Юрий Бондарев - Берег
— Заткнись! — заорал Меженин и шагнул к орудию. — Рыбе обрадовался, щенок! Снимай штаны — плавать будешь, дуролом!
И все же Никитина еще не покидала надежда: вода не достигнет орудий, уйдет в низину, всосется в землю, затопит шоссе метрах в ста от озера, но вода прибывала, лилась в кюветы, раздвигалась по низине, а он, отвергнув предложение Меженина вызвать машины, знал, что расчетам не хватило бы сил опять на руках откатить орудие метров на двести-триста назад. Он видел тревожное ожидание на лицах замолкших солдат, мутные тяжелые глаза Меженина и не отдавал никакой команды, соображая, что надо ему делать сейчас: нет, откатывать орудие назад было бы продлением повторного безумия, что уже походило бы на бегство, на отступление в момент отхода на тот берег самоходок, и это означало бы вновь начинать бой, вновь продвигаться вперед, потому что никто не отменял и не отменит приказ, отданный лейтенантом Княжко. И одно, что приходило в голову Никитину, было не облегчением, не выходом, не всеразрешающим осенением, а только вынужденным нетерпением, действием отчаяния, на которое бросала его колотившая молоточком мысль: «Скорее закончить, скорее закончить все это! Протащить орудия через лес, в обход озера, зайти самоходкам сбоку, и они отойдут! Но как? Как протащить? Нет сил уже ни у кого».
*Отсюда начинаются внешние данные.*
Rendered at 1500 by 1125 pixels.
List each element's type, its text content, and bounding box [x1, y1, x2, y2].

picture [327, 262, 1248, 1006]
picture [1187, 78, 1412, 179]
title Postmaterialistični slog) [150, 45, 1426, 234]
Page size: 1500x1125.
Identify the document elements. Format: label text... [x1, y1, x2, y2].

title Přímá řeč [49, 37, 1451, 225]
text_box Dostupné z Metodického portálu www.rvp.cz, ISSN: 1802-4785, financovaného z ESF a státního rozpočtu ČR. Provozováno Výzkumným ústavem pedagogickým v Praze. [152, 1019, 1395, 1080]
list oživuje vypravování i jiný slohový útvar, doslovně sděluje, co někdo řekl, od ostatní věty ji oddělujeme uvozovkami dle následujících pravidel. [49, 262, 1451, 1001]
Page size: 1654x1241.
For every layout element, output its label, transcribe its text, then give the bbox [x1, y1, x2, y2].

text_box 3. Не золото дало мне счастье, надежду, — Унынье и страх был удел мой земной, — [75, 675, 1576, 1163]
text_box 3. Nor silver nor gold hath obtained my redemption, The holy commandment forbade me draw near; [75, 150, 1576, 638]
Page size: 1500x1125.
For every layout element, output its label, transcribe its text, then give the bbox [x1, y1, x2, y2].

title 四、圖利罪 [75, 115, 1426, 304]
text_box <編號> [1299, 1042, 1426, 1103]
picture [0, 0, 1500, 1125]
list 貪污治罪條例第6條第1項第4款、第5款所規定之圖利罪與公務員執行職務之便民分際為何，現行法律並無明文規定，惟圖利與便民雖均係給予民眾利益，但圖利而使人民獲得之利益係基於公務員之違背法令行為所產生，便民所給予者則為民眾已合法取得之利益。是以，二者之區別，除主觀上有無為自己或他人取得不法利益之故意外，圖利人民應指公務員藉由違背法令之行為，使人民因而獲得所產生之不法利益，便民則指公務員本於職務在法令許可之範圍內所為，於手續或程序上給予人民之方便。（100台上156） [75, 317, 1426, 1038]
— Никитин! Никитин! Что у тебя?
Он услышал резковато-звонкий голос Княжко; тот стремительным броском перескочил шоссе, подбежал к орудию, лицо обострено, покрыто какой-то злой азартной бледностью, на лбу и щеках разводы гари, зеленые глаза быстро, испытующе промелькнули по фигурам солдат, толкнулись Никитину в зрачки пронзительным светом.
— Ну что, Никитин, плавать собрался? — крикнул Княжко с веселой и бедовой горячностью, возбужденный боем. — Слышишь, соседи вправо пошли, бой ведут черт-те где! И пехота где-то запуталась! А мы их здесь настигли! Прекрасно! Давай с орудием через лес и в обход озера! Не медлить, давай! За моими орудиями! Пока огонь прекратить! Стрелять по необходимости и продвигаться!
— Ясно, — ответил и кивнул Никитин, чувствуя в жарком биении сжавшееся сердце от непоколебимой решительности Княжко, от его ясного, звонкого голоса, вдруг уничтожающего сомнения.
— Давай, Никитин! Давайте, ребята! Другого выхода нет! — закричал Княжко и тонким силуэтом в дыму перебежал шоссе, скрылся за деревьями, куда по траве пенистой гривкой катилась, расползалась безудержно вода выпущенного озера.
Меженин, пока говорил Княжко, глядел на него стоячим взглядом угрюмого противления, словно возразить хотел и ему и Никитину, но не возразил, а когда Княжко исчез за соснами, он ощерился по-дикому и сиплым голосом команды как бы вложил всю ненависть к кому-то:
— На колеса! Толкай, толкай! Навались, дышло в глотку, в печенку вас всех!
На него озирались неузнающими глазами, хватаясь за колеса, за щит, за станины; и маленький, рыженький Таткин пробормотал что-то, морща раздвоенную губу под усами, испуганно хихикнул в ответ на этот звериный крик.
Орудия тащили по широкому образовавшемуся болотцу между стволами сосен, колеса увязали в земляной жиже, проваливались в лесные выемы, затянутые водой, при частых вспышках за озером всем расчетом, всей тяжестью своих тел зачем-то вдавливали станины сошниками в размягшую почву; взвизги осколков раскаленной метелью проносились над щитом, вместе с удушьем сгоревших пороховых газов летела липкая жидкость в лица, стекала струями, нависала на плечах ошметками; в секунды разрывов сначала пригибались, садились кучей вокруг станин, но вскоре, вконец обессилев от стальной неповоротливости орудий, переноски ящиков со снарядами, оглохнув от слепой стрельбы самоходок, падали в хвойное месиво грудью, вжимались плашмя, сваленные ударами близких разрывов, взметающих комки грязи, окатывающих спины фонтанами воды; потом, подхлестнутые резким приказом невидимого Княжко: «Орудия, вперед!» — в изнеможении вставали, поворачивали к Никитину не лица, а черные, налепленные маски, изуродованные единым безнадежным вопросом: когда же конец, лейтенант?
— Еще, еще, друзья! — говорил Никитин с механической однообразностью, как в кошмарном забытьи внушая себе и им необходимость того, что они делали, и, качаясь, упирался плечом в неподатливое тело орудия, стороной слыша сипящие ругательства Меженина, яростно расхристанного, какого-то страшного во всем облике после приступа подавленности:
— Навались, навались, душу вашу мотать! Подыхать, так с музыкой! Шевели задницами! Нав-вались, в гробовую вас доску!..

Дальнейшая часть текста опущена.